Le général Denikine avait résolu de mettre au plus vite l’armée hors d’atteinte des bolchévistes, dont les réserves affluaient constamment à Ekaterinodar. Nous ne savions rien de notre destination, si ce n’est que nous allions vers le Nord.

Je posai la question à Chaperon en français s

— Savez-vous où nous allons ?

Il eut un geste vague.

— Dans la nuit noire ?

— Vous l’avez dit : dans la nuit noire.

Ainsi nous cheminions en proie à une cruelle dépression. Ekaterinodar, qui avait brillé à nos yeux comme la terre promise, ne nous avait apporté que désillusion. Là était tombé le général Korniloff. Là notre armée s’était brisée contre les forces, sans cesse renouvelées, de l’ennemi.

La popularité de Korniloff était énorme. De son successeur on savait peu de chose, et cette marche précipitée vers un terme inconnu était faite pour inspirer bien des craintes. Il circulait des bruits alarmants : on allait jusqu’à envisager la dislocation de l’armée.

Ce qui acheva de nous impressionner péniblement, ce fut la nécessité d’abandonner une partie de nos blessés. Nous ne savions que trop le sort qui les attendait : hélas, ils furent massacrés sans pitié par les bolchévistes ainsi que les infirmières restées près d’eux.

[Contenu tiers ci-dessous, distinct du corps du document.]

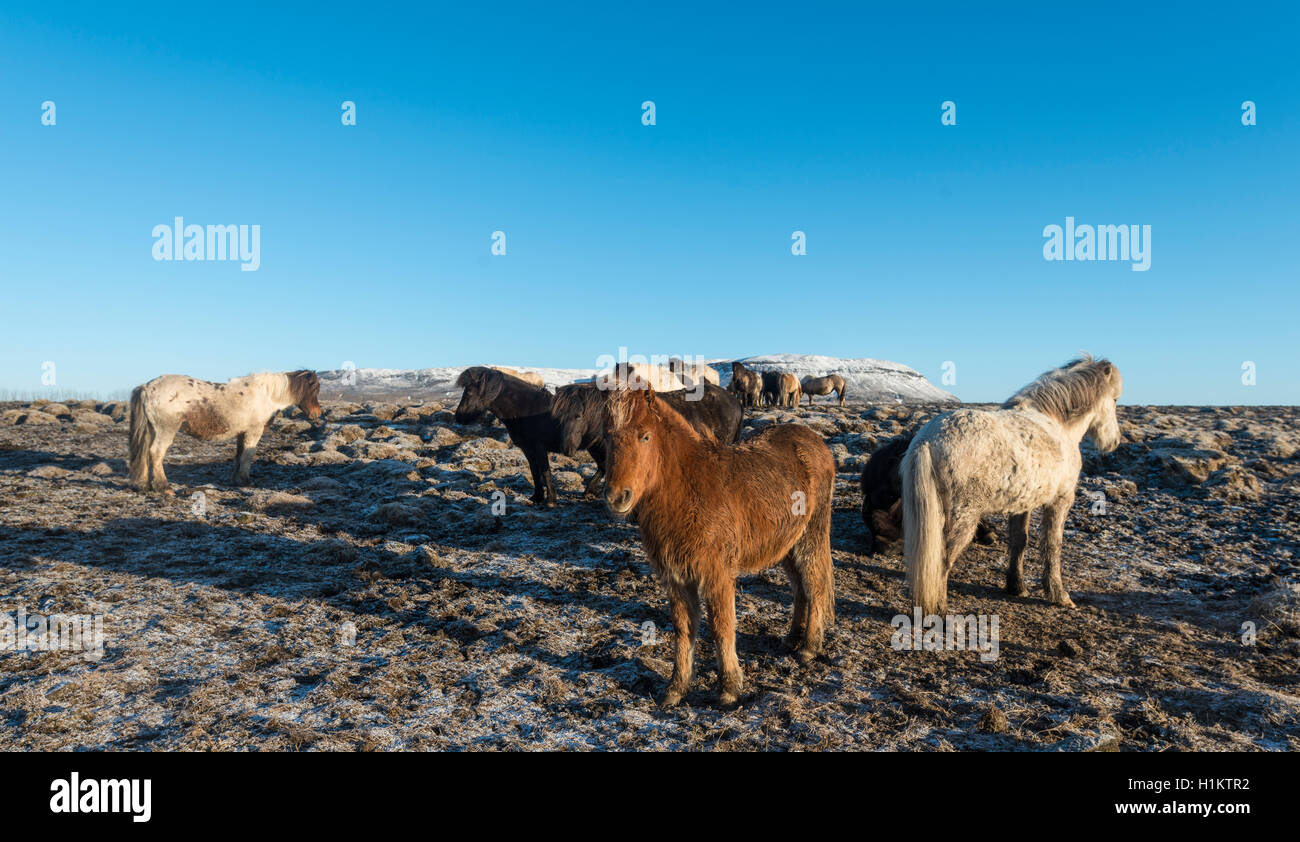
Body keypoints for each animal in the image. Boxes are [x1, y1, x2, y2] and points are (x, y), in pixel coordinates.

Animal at [128, 369, 321, 493]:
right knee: (156, 453)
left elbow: (240, 456)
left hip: (152, 430)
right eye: (315, 388)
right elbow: (248, 456)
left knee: (145, 453)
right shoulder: (254, 432)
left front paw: (236, 480)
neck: (266, 395)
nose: (317, 413)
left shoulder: (242, 433)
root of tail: (146, 387)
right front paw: (245, 481)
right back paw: (164, 488)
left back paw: (144, 485)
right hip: (166, 429)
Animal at [598, 392, 832, 706]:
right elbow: (683, 629)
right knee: (799, 588)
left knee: (814, 585)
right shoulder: (676, 578)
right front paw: (676, 688)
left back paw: (809, 648)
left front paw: (730, 688)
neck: (688, 489)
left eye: (644, 436)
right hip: (786, 545)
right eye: (607, 437)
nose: (616, 497)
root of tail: (814, 440)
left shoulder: (717, 575)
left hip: (811, 536)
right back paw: (792, 638)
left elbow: (722, 626)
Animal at [899, 350, 1123, 615]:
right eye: (1115, 400)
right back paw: (940, 612)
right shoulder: (1060, 501)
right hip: (963, 516)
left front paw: (1016, 587)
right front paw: (1059, 595)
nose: (1114, 442)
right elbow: (1052, 546)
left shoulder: (1021, 505)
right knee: (942, 562)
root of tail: (928, 441)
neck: (1057, 424)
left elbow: (1019, 542)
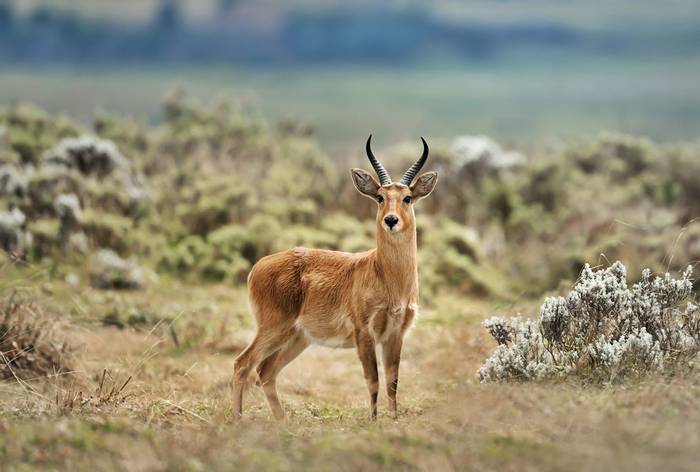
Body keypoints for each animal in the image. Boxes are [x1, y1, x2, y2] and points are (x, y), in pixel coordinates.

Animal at [232, 136, 434, 420]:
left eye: (407, 198)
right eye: (380, 197)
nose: (391, 220)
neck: (386, 276)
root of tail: (257, 267)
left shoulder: (396, 334)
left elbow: (392, 382)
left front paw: (393, 420)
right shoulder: (364, 332)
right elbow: (373, 379)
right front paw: (373, 421)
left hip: (297, 337)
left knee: (266, 371)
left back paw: (282, 422)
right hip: (274, 328)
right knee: (242, 364)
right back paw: (238, 420)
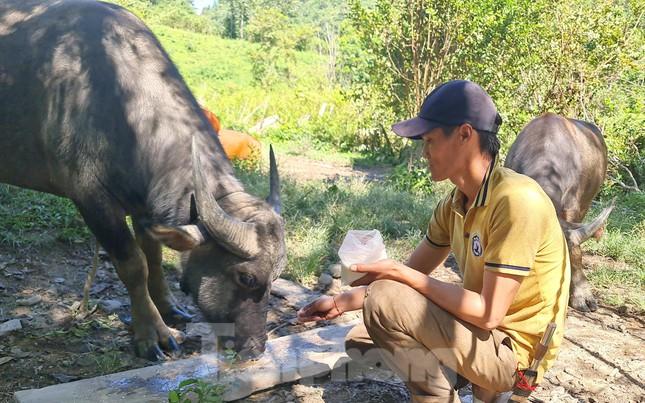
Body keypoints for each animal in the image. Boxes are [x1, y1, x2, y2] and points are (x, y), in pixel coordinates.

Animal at [0, 0, 286, 360]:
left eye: (277, 276)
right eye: (246, 277)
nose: (254, 348)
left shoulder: (144, 206)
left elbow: (154, 256)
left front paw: (168, 308)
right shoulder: (92, 200)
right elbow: (134, 265)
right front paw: (152, 335)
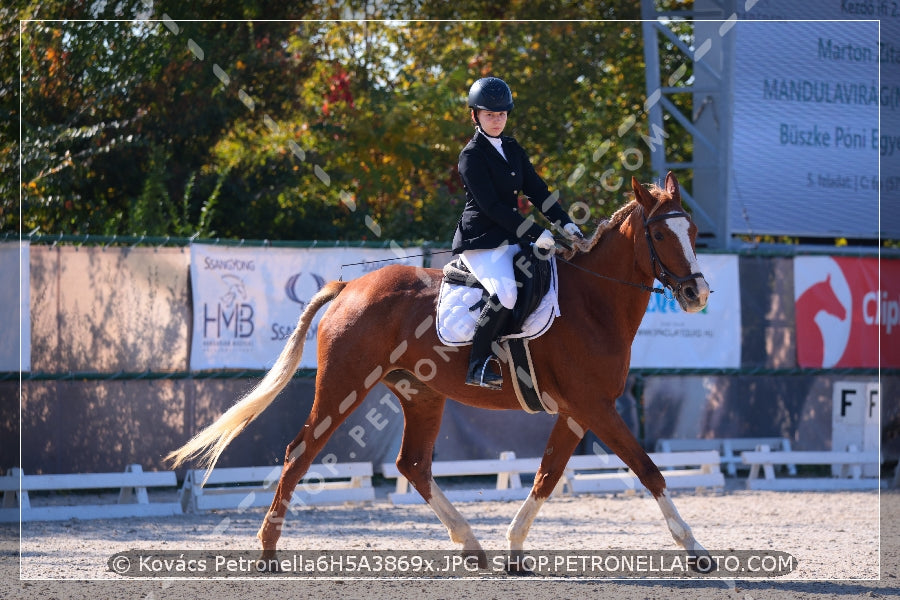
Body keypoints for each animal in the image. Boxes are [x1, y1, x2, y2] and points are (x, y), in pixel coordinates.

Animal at [169, 172, 712, 568]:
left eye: (693, 233)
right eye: (659, 233)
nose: (697, 294)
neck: (594, 302)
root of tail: (349, 287)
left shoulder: (577, 412)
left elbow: (546, 475)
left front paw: (515, 548)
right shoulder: (595, 407)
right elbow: (647, 469)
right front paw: (696, 550)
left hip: (421, 394)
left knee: (413, 464)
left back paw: (472, 546)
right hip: (344, 386)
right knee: (300, 452)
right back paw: (267, 552)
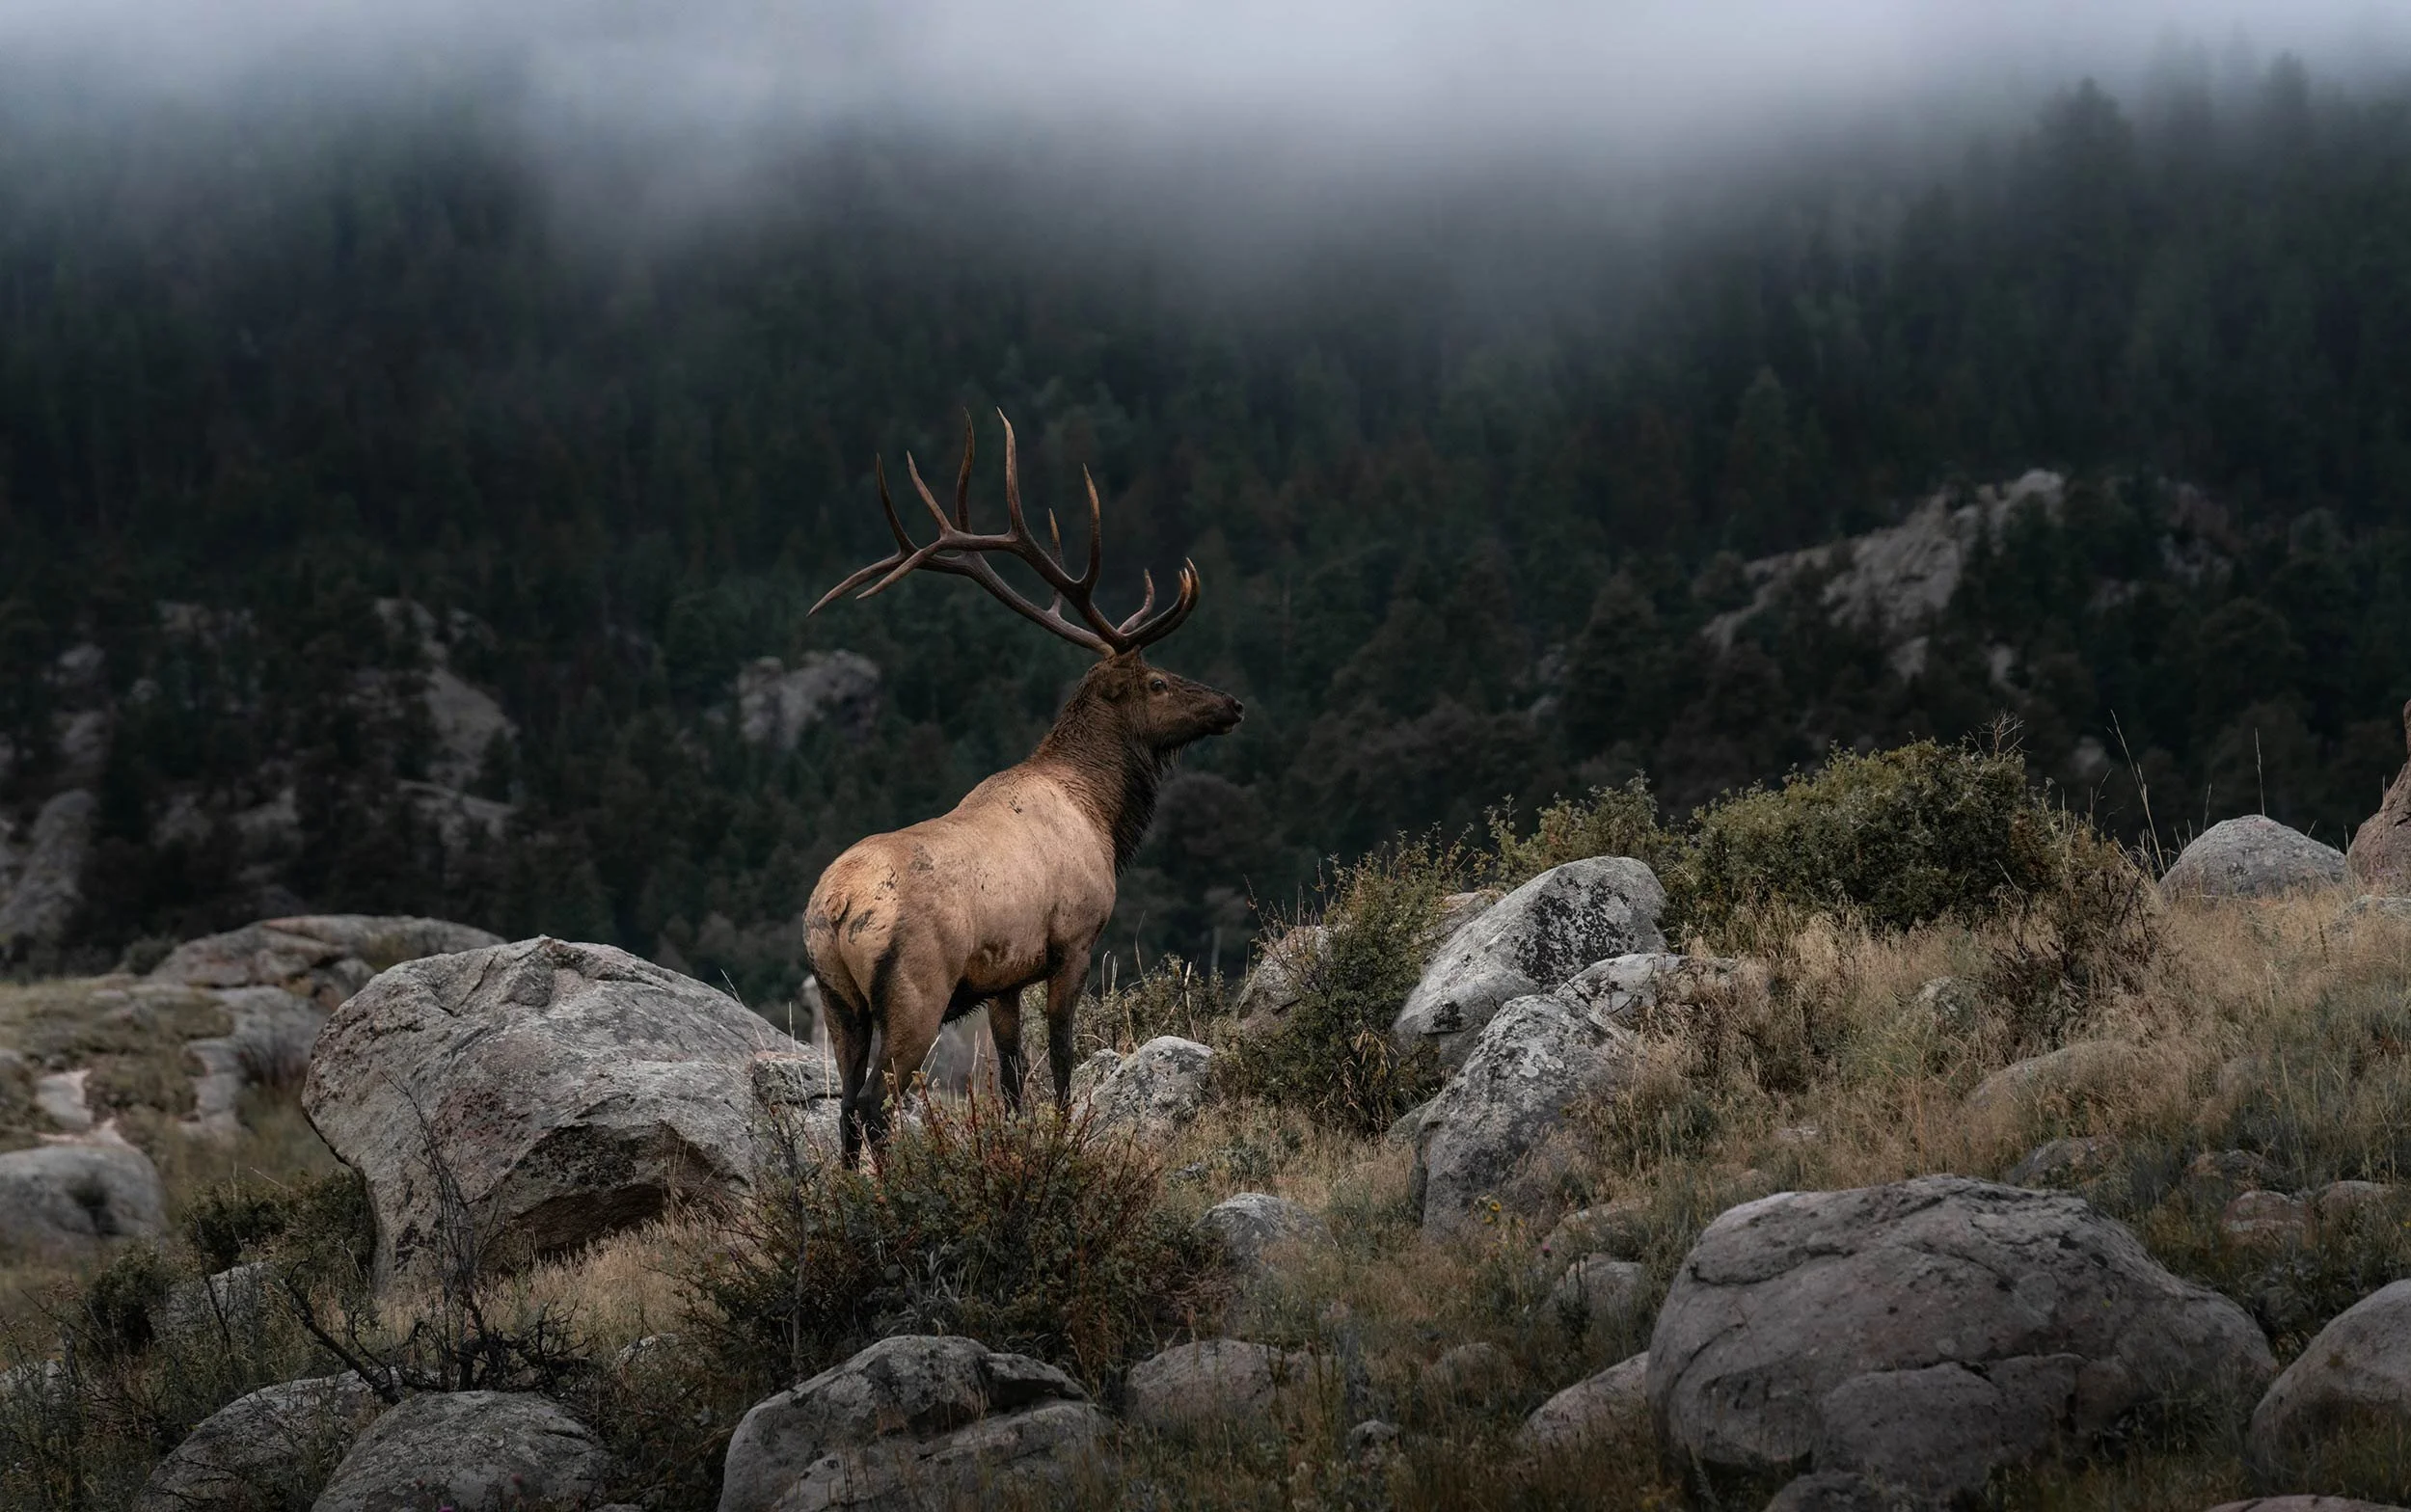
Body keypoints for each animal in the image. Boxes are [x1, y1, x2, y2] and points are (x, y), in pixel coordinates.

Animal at [803, 412, 1244, 1164]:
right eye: (1158, 681)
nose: (1232, 704)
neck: (1102, 815)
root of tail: (835, 908)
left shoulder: (1003, 976)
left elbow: (1012, 1078)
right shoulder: (1074, 939)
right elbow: (1061, 1055)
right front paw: (1069, 1137)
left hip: (839, 1002)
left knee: (843, 1108)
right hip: (917, 992)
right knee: (872, 1106)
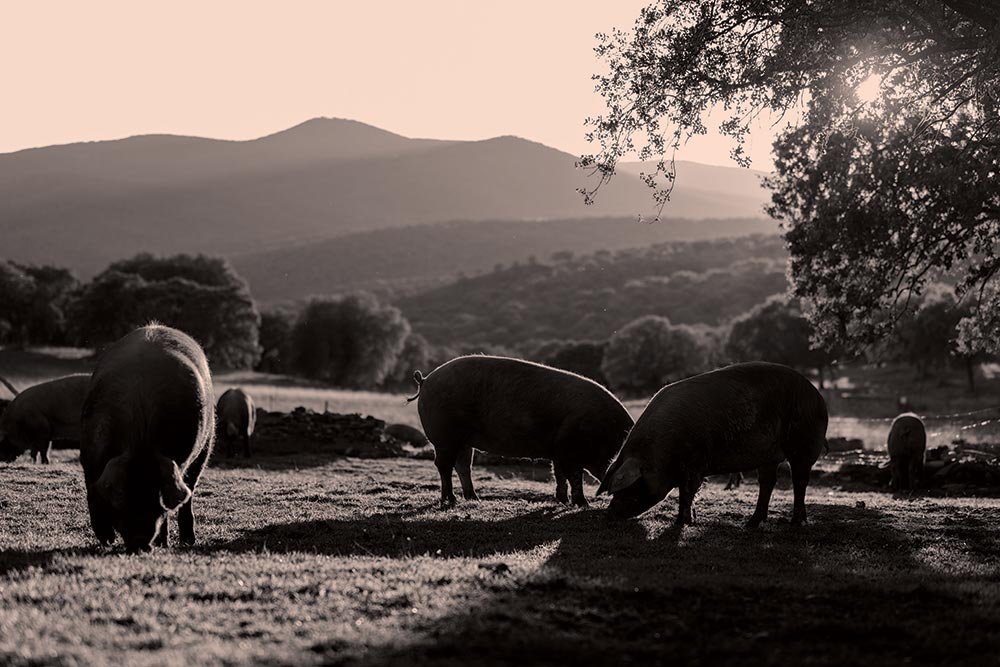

Je ne décrirai pas cette marche de jour et de nuit, sur une distance de cinquante kilomètres. Sur mon carnet de notes il est parlé des « jours de grande désillusion, » du froid, de la masure vide où il nous arriva de nous réchauffer avec le colonel Korniloff, c’était l’homonyme du général et il avait été son aide de camp, des villages inhospitaliers qui nous recevaient comme des fuyards et des soldats en retraite...

Enfin nous arrivâmes dans la colonie célèbre « Gnatschbau. » Cette colonie allemande, échantillon d’ordre et de propreté, avec ses fabriques de bière et de charcuterie, présentait vraiment la vue d’une oasis, parmi la saleté des autres villages. Nous y arrivions après une marche pénible, brisés de fatigue, abattus.